EXERCISE GOAL: Repeat the following entries exactly, excluding pictures.

----- ENTRIES SHOWN

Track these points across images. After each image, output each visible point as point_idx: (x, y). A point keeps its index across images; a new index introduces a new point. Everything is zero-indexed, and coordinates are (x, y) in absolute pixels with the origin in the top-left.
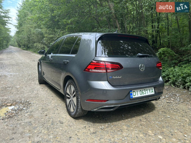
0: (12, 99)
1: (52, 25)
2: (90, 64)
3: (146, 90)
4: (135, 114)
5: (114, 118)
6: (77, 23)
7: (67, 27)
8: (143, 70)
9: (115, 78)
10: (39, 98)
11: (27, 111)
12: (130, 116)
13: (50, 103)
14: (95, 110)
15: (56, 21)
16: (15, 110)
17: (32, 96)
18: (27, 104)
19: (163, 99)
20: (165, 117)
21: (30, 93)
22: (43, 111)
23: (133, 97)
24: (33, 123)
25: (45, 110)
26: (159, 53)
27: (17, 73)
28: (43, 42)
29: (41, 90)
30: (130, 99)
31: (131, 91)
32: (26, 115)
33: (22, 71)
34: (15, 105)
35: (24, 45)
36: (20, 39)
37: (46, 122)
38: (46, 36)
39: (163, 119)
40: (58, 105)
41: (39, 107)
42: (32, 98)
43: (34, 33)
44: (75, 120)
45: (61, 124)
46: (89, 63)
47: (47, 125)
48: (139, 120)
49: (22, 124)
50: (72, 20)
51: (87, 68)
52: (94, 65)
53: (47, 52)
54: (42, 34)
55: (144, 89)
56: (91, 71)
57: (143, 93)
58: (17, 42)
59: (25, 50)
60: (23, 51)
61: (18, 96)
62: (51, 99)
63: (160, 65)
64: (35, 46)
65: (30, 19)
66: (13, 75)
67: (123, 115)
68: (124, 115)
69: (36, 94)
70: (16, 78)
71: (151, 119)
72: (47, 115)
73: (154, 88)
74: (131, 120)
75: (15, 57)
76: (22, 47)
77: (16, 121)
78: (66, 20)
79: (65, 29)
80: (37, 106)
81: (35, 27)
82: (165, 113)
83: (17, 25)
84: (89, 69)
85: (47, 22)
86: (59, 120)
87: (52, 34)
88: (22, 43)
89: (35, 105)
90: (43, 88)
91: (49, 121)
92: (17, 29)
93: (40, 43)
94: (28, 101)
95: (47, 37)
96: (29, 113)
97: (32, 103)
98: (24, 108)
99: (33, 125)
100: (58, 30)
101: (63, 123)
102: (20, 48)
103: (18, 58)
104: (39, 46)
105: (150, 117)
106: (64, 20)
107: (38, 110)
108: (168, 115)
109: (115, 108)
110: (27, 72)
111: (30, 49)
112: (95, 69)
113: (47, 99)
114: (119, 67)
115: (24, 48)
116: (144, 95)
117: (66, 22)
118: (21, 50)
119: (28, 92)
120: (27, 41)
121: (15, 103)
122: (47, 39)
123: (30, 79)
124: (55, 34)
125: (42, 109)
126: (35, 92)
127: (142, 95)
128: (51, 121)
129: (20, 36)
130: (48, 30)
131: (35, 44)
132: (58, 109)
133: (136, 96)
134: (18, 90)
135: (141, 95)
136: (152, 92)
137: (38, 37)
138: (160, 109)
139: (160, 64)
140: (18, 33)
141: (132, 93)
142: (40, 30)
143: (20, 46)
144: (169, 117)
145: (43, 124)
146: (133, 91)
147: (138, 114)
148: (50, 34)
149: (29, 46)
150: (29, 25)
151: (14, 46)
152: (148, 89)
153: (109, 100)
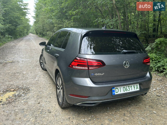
0: (16, 85)
1: (61, 16)
2: (73, 61)
3: (130, 87)
4: (121, 107)
5: (99, 110)
6: (81, 14)
7: (72, 18)
8: (128, 67)
9: (97, 75)
10: (38, 85)
11: (25, 98)
12: (115, 109)
13: (46, 90)
14: (78, 104)
15: (64, 12)
16: (16, 96)
17: (33, 82)
18: (27, 90)
19: (153, 91)
20: (152, 112)
21: (32, 80)
22: (37, 99)
23: (116, 94)
24: (25, 110)
25: (40, 97)
26: (155, 43)
27: (28, 59)
28: (54, 31)
29: (42, 76)
30: (112, 96)
31: (114, 88)
32: (22, 102)
33: (33, 57)
34: (17, 90)
35: (40, 33)
36: (37, 28)
37: (37, 110)
38: (55, 25)
39: (148, 114)
40: (52, 93)
41: (35, 93)
42: (32, 85)
43: (47, 23)
44: (62, 110)
45: (49, 114)
46: (73, 59)
47: (37, 113)
48: (123, 114)
49: (16, 111)
50: (76, 11)
51: (71, 64)
52: (77, 62)
53: (47, 44)
54: (53, 24)
55: (127, 86)
56: (74, 68)
57: (127, 90)
58: (35, 30)
59: (41, 37)
60: (39, 38)
61: (22, 82)
62: (48, 86)
63: (149, 61)
64: (48, 34)
65: (44, 11)
66: (25, 61)
67: (108, 108)
68: (110, 108)
69: (36, 81)
70: (26, 64)
71: (136, 114)
72: (39, 103)
73: (140, 84)
74: (114, 114)
75: (32, 43)
76: (39, 34)
77: (12, 107)
78: (71, 12)
79: (71, 19)
80: (34, 93)
81: (48, 18)
82: (152, 108)
83: (34, 16)
84: (72, 66)
85: (57, 13)
86: (48, 109)
87: (61, 24)
88: (38, 31)
89: (33, 91)
90: (44, 75)
91: (40, 109)
92: (35, 19)
93: (51, 31)
94: (28, 87)
95: (56, 27)
96: (25, 100)
97: (31, 90)
98: (23, 95)
99: (25, 113)
100: (66, 20)
101: (50, 112)
102: (37, 35)
103: (33, 45)
104: (51, 34)
105: (135, 112)
106: (70, 12)
107: (34, 97)
108: (155, 110)
109: (97, 103)
110: (36, 58)
111: (44, 37)
112: (78, 65)
113: (44, 87)
114: (102, 64)
115: (40, 36)
116: (128, 91)
117: (71, 13)
118: (38, 37)
119: (31, 79)
120: (42, 29)
121: (17, 89)
122: (57, 29)
123: (36, 65)
124: (63, 24)
125: (38, 96)
126: (37, 79)
127: (126, 92)
128: (41, 110)
129: (37, 25)
130: (57, 20)
131: (48, 33)
132: (51, 96)
133: (119, 93)
134: (24, 76)
135: (124, 91)
136: (137, 88)
137: (50, 26)
138: (148, 103)
139: (148, 59)
140: (35, 23)
141: (114, 90)
142: (51, 20)
143: (37, 34)
144: (155, 113)
145: (33, 112)
146: (115, 88)
147: (124, 106)
148: (59, 24)
149: (43, 34)
150: (42, 16)
151: (33, 34)
152: (132, 86)
153: (90, 97)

----------

SOLUTION BELOW:
Track these points across images. After each image, output each visible point as point_idx: (x, y). A point keeps its index across images; a new index introduces a new point. Everything is zero-indexed, and coordinates are (x, y) in absolute pixels with the origin in the top-left.
0: (12, 99)
1: (52, 25)
2: (90, 64)
3: (146, 90)
4: (135, 114)
5: (114, 118)
6: (77, 23)
7: (67, 27)
8: (143, 70)
9: (115, 78)
10: (39, 98)
11: (27, 111)
12: (130, 116)
13: (50, 103)
14: (95, 110)
15: (56, 21)
16: (15, 110)
17: (32, 96)
18: (27, 104)
19: (163, 99)
20: (165, 117)
21: (30, 93)
22: (43, 111)
23: (133, 97)
24: (33, 123)
25: (45, 110)
26: (159, 53)
27: (17, 73)
28: (43, 42)
29: (41, 90)
30: (130, 99)
31: (131, 91)
32: (26, 115)
33: (22, 71)
34: (15, 105)
35: (24, 45)
36: (20, 39)
37: (46, 122)
38: (46, 36)
39: (163, 119)
40: (58, 105)
41: (39, 107)
42: (32, 98)
43: (34, 33)
44: (75, 120)
45: (61, 124)
46: (89, 63)
47: (47, 125)
48: (139, 120)
49: (22, 124)
50: (72, 20)
51: (87, 68)
52: (94, 65)
53: (47, 52)
54: (42, 34)
55: (144, 89)
56: (91, 71)
57: (143, 93)
58: (17, 42)
59: (25, 50)
60: (23, 51)
61: (18, 96)
62: (51, 99)
63: (160, 65)
64: (35, 46)
65: (30, 19)
66: (13, 75)
67: (123, 115)
68: (124, 115)
69: (36, 94)
70: (16, 78)
71: (151, 119)
72: (47, 115)
73: (154, 88)
74: (131, 120)
75: (15, 57)
76: (22, 47)
77: (16, 121)
78: (66, 20)
79: (65, 29)
80: (37, 106)
81: (35, 27)
82: (165, 113)
83: (17, 25)
84: (89, 69)
85: (47, 22)
86: (59, 120)
87: (52, 34)
88: (22, 43)
89: (35, 105)
90: (43, 88)
91: (49, 121)
92: (17, 29)
93: (40, 43)
94: (28, 101)
95: (47, 37)
96: (29, 113)
97: (32, 103)
98: (24, 108)
99: (33, 125)
100: (58, 30)
101: (63, 123)
102: (20, 48)
103: (18, 58)
104: (39, 46)
105: (150, 117)
106: (64, 20)
107: (38, 110)
108: (168, 115)
109: (115, 108)
110: (27, 72)
111: (30, 49)
112: (95, 69)
113: (47, 99)
114: (119, 67)
115: (24, 48)
116: (144, 95)
117: (66, 22)
118: (21, 50)
119: (28, 92)
120: (27, 41)
121: (15, 103)
122: (47, 39)
123: (30, 79)
124: (55, 34)
125: (42, 109)
126: (35, 92)
127: (142, 95)
128: (51, 121)
129: (20, 36)
130: (48, 30)
131: (35, 44)
132: (58, 109)
133: (136, 96)
134: (18, 90)
135: (141, 95)
136: (152, 92)
137: (38, 37)
138: (160, 109)
139: (160, 64)
140: (18, 33)
141: (132, 93)
142: (40, 30)
143: (20, 46)
144: (169, 117)
145: (43, 124)
146: (133, 91)
147: (138, 114)
148: (50, 34)
149: (29, 46)
150: (29, 25)
151: (14, 46)
152: (148, 89)
153: (109, 100)
0: (16, 85)
1: (61, 16)
2: (73, 61)
3: (130, 87)
4: (121, 107)
5: (99, 110)
6: (81, 14)
7: (72, 18)
8: (128, 67)
9: (97, 75)
10: (38, 85)
11: (25, 98)
12: (115, 109)
13: (46, 90)
14: (78, 104)
15: (64, 12)
16: (16, 96)
17: (33, 82)
18: (27, 90)
19: (153, 91)
20: (152, 112)
21: (32, 80)
22: (37, 99)
23: (116, 94)
24: (25, 110)
25: (40, 97)
26: (155, 43)
27: (28, 59)
28: (54, 31)
29: (42, 76)
30: (112, 96)
31: (114, 88)
32: (22, 102)
33: (33, 57)
34: (17, 90)
35: (40, 33)
36: (37, 28)
37: (37, 110)
38: (55, 25)
39: (148, 114)
40: (52, 93)
41: (35, 93)
42: (32, 85)
43: (47, 23)
44: (62, 110)
45: (49, 114)
46: (73, 59)
47: (37, 113)
48: (123, 114)
49: (16, 111)
50: (76, 11)
51: (71, 64)
52: (77, 62)
53: (47, 44)
54: (53, 24)
55: (127, 86)
56: (74, 68)
57: (127, 90)
58: (35, 30)
59: (41, 37)
60: (39, 38)
61: (22, 82)
62: (48, 86)
63: (149, 61)
64: (48, 34)
65: (44, 11)
66: (25, 61)
67: (108, 108)
68: (110, 108)
69: (36, 81)
70: (26, 64)
71: (136, 114)
72: (39, 103)
73: (140, 84)
74: (114, 114)
75: (32, 43)
76: (39, 34)
77: (12, 107)
78: (71, 12)
79: (71, 19)
80: (34, 93)
81: (48, 18)
82: (152, 108)
83: (34, 16)
84: (72, 66)
85: (57, 13)
86: (48, 109)
87: (61, 24)
88: (38, 31)
89: (33, 91)
90: (44, 75)
91: (40, 109)
92: (35, 19)
93: (51, 31)
94: (28, 87)
95: (56, 27)
96: (25, 100)
97: (31, 90)
98: (23, 95)
99: (25, 113)
100: (66, 20)
101: (50, 112)
102: (37, 35)
103: (33, 45)
104: (51, 34)
105: (135, 112)
106: (70, 12)
107: (34, 97)
108: (155, 110)
109: (97, 103)
110: (36, 58)
111: (44, 37)
112: (78, 65)
113: (44, 87)
114: (102, 64)
115: (40, 36)
116: (128, 91)
117: (71, 13)
118: (38, 37)
119: (31, 79)
120: (42, 29)
121: (17, 89)
122: (57, 29)
123: (36, 65)
124: (63, 24)
125: (38, 96)
126: (37, 79)
127: (126, 92)
128: (41, 110)
129: (37, 25)
130: (57, 20)
131: (48, 33)
132: (51, 96)
133: (119, 93)
134: (24, 76)
135: (124, 91)
136: (137, 88)
137: (50, 26)
138: (148, 103)
139: (148, 59)
140: (35, 23)
141: (114, 90)
142: (51, 20)
143: (37, 34)
144: (155, 113)
145: (33, 112)
146: (115, 88)
147: (124, 106)
148: (59, 24)
149: (43, 34)
150: (42, 16)
151: (33, 34)
152: (132, 86)
153: (90, 97)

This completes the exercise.